At the same time, amid a low dollar environment and a plunge in world oil prices, greater diversification of Canada’s economy towards exports and business investment will mitigate the impact of sluggish energy export growth, should companies leverage the opportunity.
Tepid growth in world oil demand and a need to rebalance global supply will lead to subdued Canadian oil prospects and impede growth into the long-term.
In the near term, world merchandise trade should increase by about 8 per cent a year from 2017, according to the report. Trade agreements still in negotiation have the potential to further underpin growth in trade flows in the years ahead.
Deals such as the proposed Trans-Pacific Partnership (TPP), a trade deal with South Korea and potential bilateral trade accords under negotiation with other countries all have the potential to underpin export growth as they expand access to fast-growing economies in Asia.
The TPP and Transatlantic Trade and Investment Partnership (TTIP) agreements also have the potential to bring down trade barriers and expand Canada’s reach in existing markets.
“With faster growth in developed economies and a recovery in emerging markets on the horizon, Canadian trade growth looks set to accelerate back to pre-financial crisis levels,” says Andrew Skinner, head of global trade and receivables finance at HSBC Bank Canada. “But we shouldn’t limit ourselves to returning to status quo levels—uncovering opportunities for new product development and trade partners in fields like electronics, pharmaceuticals and hi-technology would provide meaningful support to Canada’s long-term economic health beyond traditional industries and trade routes.”

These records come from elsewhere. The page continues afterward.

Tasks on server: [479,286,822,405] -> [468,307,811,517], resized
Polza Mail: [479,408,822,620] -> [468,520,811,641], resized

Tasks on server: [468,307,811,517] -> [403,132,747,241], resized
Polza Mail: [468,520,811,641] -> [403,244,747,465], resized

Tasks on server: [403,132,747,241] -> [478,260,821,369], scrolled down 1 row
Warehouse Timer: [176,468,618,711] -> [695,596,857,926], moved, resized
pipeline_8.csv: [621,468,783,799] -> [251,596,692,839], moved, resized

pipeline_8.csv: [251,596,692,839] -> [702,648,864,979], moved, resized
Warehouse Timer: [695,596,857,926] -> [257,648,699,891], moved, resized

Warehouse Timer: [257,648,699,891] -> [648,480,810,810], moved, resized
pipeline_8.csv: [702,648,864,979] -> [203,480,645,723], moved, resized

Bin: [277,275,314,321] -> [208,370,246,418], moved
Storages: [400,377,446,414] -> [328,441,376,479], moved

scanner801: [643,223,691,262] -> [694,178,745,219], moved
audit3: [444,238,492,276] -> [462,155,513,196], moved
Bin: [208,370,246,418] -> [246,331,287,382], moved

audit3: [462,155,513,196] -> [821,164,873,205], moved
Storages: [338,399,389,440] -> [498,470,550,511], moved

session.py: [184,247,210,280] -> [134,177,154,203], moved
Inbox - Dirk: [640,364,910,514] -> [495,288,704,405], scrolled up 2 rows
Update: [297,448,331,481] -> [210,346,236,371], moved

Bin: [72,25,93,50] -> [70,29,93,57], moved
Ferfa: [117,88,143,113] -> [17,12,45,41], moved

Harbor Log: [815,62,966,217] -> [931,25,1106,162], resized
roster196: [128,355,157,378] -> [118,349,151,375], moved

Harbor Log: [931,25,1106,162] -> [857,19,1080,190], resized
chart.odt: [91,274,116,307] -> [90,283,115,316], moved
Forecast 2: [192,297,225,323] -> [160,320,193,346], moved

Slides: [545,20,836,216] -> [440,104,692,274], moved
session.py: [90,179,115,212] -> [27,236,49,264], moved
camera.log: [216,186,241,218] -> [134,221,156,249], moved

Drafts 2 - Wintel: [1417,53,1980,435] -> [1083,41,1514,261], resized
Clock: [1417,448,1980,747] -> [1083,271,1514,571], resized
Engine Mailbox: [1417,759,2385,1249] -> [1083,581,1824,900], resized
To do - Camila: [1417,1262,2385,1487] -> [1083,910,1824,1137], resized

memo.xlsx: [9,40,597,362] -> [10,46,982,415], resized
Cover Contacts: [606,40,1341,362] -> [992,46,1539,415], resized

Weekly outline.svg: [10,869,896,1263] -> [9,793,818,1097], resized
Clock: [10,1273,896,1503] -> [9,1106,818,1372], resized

Import/Export corridors to watch
At the sector level, the mix of goods imports is not expected to change much in the coming years. Industrial machinery will remain the most important import sector and is expected to contribute more than 20 per cent to total import growth over 2015-30. Further, HSBC expects Canada to import less petroleum products over the same period, and that this sector will be less important for imports as domestic supplies and increased refinement ability curb the need to import energy.
With energy accounting for about a quarter of total export growth from 2015 to 2030, low oil prices and expectations of only a subdued rebound will weigh on exports in the coming years. However, a weaker Canadian dollar and lower oil prices will support non-energy export growth in the years ahead.
Machinery and transportation exports are also expected to grow in importance in export flows, particularly as US demand rises, although the automotive sector faces some competitiveness issues.
Risk still looms
Downside risks to the outlook include delays to the negotiation and implementation of trade liberalisation agreements and the continued shortening of global supply chains—the trend to re-shore production, reducing cross-border traffic in intermediate manufactured goods.
Sector to watch: Electronics
Canada’s electronics industry is diversifying away from a narrow focus on communications equipment, a trend the bank forecasts to continue in coming years, powering exports growth in electronics.
HSBC cites a World Economic Forum report showing a surge in patent applications in Canada’s information and communications technology (ICT) industries.
From a geographic perspective, Canada is expected to benefit from strong demand in emerging markets, as these economies develop and their demand for electronic goods increases.
Electronics imports should rise in the long-term, driven by Canada’s knowledge-based economy, highly-skilled workforce and rising household spending and business investment as the economic mix becomes more diversified.
Electronics exports are forecast to grow about 4 per cent a year on average from 2015 to 2030, but this will be outpaced by growth in imports of electronics averaging more than 6 per cent a year as domestic demand remains firm.
Through Canada’s membership in the WTO’s Information Technology Agreement (ITA), tariffs on most of the electronics products covered by the agreement have been removed. An expansion of the agreement to cover an additional 200 products is expected to gradually reduce the average rate of duty on these goods applied in Canada from the current level of 6 per cent to zero-tariff and duty-free guarantees. Finally, research cited by the Information Technology and Innovation Foundation shows that sectors of the economy that adopted ICT have seen a rise in labour productivity. The report expects that businesses will increasingly adopt ICT where possible, contributing positively to long-term growth prospects.